Metropolis, located in Massac County on the banks of the Ohio River, has played key roles in America's history. It is believed that Native Americans originally populated this area, taking advantage of its natural benefits.

In 1757, Massac County began its documented history when the French raised Fort De L'Ascension during the French and Indian War. The fort was soon rebuilt and named Massaic in tribute to France's Minister of the Marine. The site was subjected to only one unsuccessful Cherokee attack during this time.

The French abandoned the fort after the war. When the British later arrived to take over the site, they discovered only burnt ruins; the fort had been destroyed by the Chickasaw.
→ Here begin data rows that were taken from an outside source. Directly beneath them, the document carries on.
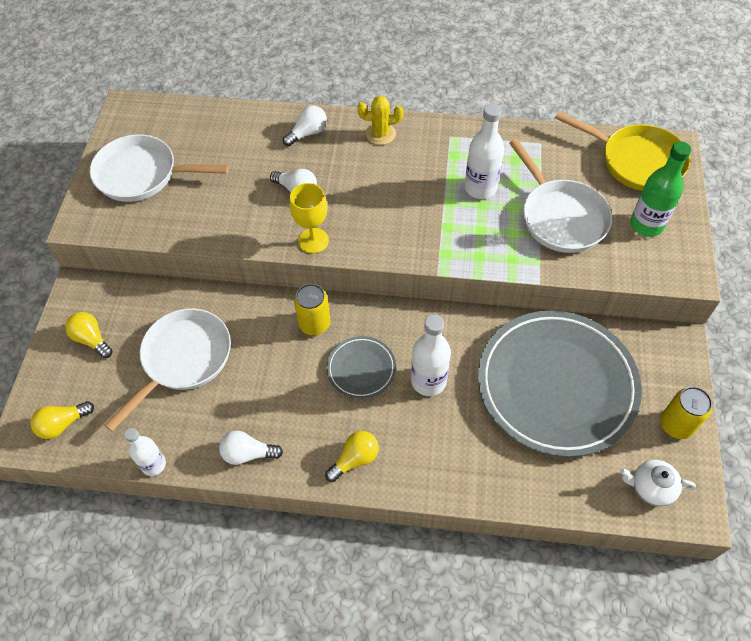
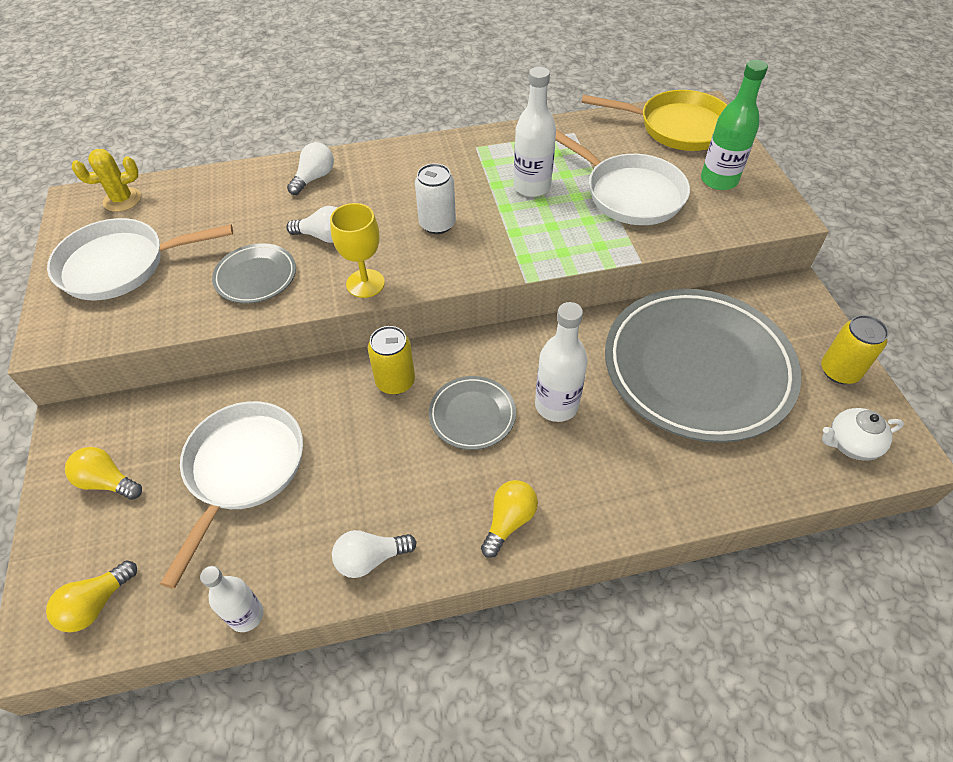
camera: 20 degrees left, 5 degrees down
(235, 212) = (256, 277): none -> grey plate
(380, 134) = (398, 161): yellow cactus -> yellow cactus (122, 200)
(388, 203) = (437, 224): none -> white can

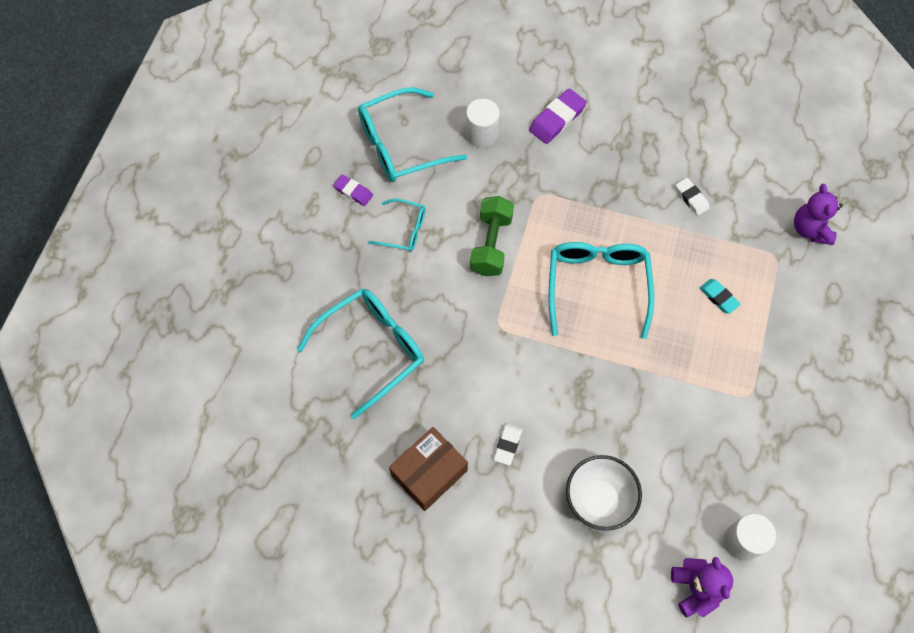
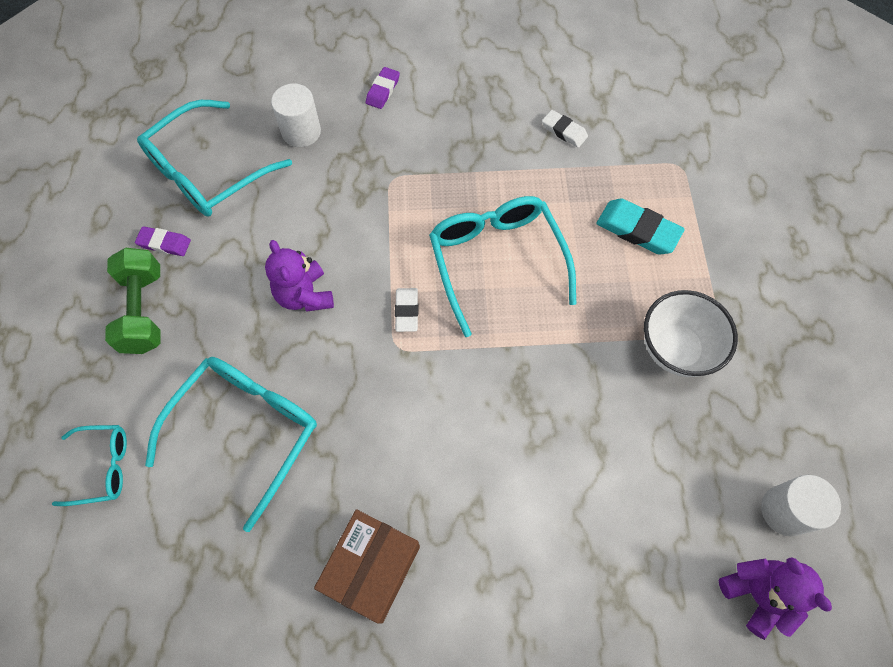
camera: 20 degrees left, 0 degrees up
(404, 230) = (242, 269): turquoise glasses -> turquoise glasses (102, 467)
(491, 244) = (354, 253): green dumbbell -> green dumbbell (143, 311)
(508, 445) = (459, 493): white eraser -> white eraser (407, 311)
(557, 119) = (383, 90): purple eraser -> purple eraser, size x0.61
(598, 500) = (596, 524): white bowl -> white bowl (676, 349)
(719, 297) = (638, 230): turquoise eraser -> turquoise eraser, size x1.63
(810, 229) = (704, 125): purple teddy bear -> purple teddy bear (304, 295)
During the Revolutionary War, in 1778, George Rogers Clark and his regiment of "Long Knives" successfully entered Illinois at Massac Creek and ventured 100 miles north to conquer Kaskaskia without firing a shot. This action won the entire Illinois territory for the State of Virginia and the still-growing United States.

In November of 1803, Merriweather Lewis and William Clark camped at Fort Massac as they made preparations for their Corps of Discovery expedition to the west. George Drouillard was recruited during their stay at Fort Massac.

General George Washington ordered the fort reconstructed in 1794. It served as a military post for the next 20 years. Damaged by the infamous New Madrid earthquake of 1811-12, Fort Massac was abandoned in 1814, and its timbers scavenged by local settlers, leaving behind little of its original construction.

In 1839 the town of Metropolis was platted, situated about a mile west of the fort grounds. One of the town founders was a merchant who transported goods on the Ohio River. He picked the site because it was high above the river, with the hope that it would become a major transportation hub. In 1843, the Illinois Legislature formed Massac County.

Soldiers once again were encamped here during the early years of the Civil War, when the area was used as a training camp.

The Daughters of the American Revolution rallied efforts in 1903 to purchase the 24 acres surrounding the historic location, and in 1908 Fort Massac was officially decreed as Illinois' first state park.

As envisioned by its founders, Metropolis, and its Ohio River locale, has played an important part in American history.